## INPUT
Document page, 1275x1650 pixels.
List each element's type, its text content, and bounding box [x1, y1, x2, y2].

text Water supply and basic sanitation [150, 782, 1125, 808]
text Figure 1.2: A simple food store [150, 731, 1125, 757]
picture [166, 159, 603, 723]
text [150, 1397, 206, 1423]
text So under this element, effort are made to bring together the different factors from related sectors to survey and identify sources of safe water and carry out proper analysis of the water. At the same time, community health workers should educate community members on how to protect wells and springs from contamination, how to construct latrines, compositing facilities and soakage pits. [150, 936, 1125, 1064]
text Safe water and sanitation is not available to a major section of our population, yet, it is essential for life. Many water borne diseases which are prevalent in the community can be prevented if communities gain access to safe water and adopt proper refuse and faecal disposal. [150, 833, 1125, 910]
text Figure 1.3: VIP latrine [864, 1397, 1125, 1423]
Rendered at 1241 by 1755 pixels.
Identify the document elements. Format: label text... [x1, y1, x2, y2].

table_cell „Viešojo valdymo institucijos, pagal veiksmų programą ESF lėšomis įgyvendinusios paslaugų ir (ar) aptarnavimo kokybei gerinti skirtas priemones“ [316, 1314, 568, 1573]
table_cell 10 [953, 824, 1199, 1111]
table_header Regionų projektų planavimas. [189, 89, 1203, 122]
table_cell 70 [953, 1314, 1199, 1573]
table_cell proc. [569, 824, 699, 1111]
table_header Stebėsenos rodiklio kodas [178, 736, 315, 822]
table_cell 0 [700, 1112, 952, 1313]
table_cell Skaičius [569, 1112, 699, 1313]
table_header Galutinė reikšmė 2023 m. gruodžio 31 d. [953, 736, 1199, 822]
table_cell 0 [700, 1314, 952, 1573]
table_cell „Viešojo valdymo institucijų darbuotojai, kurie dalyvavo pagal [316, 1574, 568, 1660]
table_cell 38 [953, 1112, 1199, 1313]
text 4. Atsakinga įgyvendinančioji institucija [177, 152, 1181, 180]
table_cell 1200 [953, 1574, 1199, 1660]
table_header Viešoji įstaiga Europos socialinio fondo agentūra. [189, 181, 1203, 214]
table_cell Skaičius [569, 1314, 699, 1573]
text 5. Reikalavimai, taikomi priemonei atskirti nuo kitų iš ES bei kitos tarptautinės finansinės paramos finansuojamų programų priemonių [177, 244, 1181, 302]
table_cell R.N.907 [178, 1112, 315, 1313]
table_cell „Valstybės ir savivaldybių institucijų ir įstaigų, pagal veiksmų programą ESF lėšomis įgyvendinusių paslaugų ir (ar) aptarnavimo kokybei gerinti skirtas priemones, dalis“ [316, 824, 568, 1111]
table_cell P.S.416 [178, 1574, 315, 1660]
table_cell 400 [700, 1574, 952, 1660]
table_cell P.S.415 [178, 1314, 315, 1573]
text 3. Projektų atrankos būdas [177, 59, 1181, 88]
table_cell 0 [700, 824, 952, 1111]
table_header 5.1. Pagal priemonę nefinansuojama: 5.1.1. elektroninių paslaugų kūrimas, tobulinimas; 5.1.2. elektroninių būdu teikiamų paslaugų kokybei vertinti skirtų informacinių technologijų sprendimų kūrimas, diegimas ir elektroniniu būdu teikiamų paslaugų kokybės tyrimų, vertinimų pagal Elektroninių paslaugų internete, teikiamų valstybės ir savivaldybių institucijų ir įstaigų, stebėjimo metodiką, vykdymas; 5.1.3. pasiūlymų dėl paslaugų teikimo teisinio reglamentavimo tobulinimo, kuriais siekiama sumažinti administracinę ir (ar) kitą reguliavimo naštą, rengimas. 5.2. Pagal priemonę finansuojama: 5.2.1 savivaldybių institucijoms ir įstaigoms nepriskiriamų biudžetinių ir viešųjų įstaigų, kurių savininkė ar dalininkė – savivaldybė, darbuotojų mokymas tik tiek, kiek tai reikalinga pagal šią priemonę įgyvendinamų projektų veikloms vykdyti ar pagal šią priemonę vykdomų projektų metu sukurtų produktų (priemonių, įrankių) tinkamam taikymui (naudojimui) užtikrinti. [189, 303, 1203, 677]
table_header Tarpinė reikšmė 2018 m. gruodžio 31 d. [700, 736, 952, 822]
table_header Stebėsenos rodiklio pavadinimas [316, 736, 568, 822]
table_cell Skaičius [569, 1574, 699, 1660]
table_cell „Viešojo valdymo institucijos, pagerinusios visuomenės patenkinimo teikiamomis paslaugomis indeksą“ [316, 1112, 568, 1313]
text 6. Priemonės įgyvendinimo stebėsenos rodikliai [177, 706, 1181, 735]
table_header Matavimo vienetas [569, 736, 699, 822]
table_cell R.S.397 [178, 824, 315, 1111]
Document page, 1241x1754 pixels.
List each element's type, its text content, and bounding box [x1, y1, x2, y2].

## EXERCISE
Copy out word for word the records beginning at the line containing "text Water supply" and continuing through the line containing "Rendered at 1241 by 1755 pixels.", including both of those lines.

## REPLY
text Water supply and basic sanitation [150, 782, 1125, 808]
text Figure 1.2: A simple food store [150, 731, 1125, 757]
picture [166, 159, 603, 723]
text [150, 1397, 206, 1423]
text So under this element, effort are made to bring together the different factors from related sectors to survey and identify sources of safe water and carry out proper analysis of the water. At the same time, community health workers should educate community members on how to protect wells and springs from contamination, how to construct latrines, compositing facilities and soakage pits. [150, 936, 1125, 1064]
text Safe water and sanitation is not available to a major section of our population, yet, it is essential for life. Many water borne diseases which are prevalent in the community can be prevented if communities gain access to safe water and adopt proper refuse and faecal disposal. [150, 833, 1125, 910]
text Figure 1.3: VIP latrine [864, 1397, 1125, 1423]
Rendered at 1241 by 1755 pixels.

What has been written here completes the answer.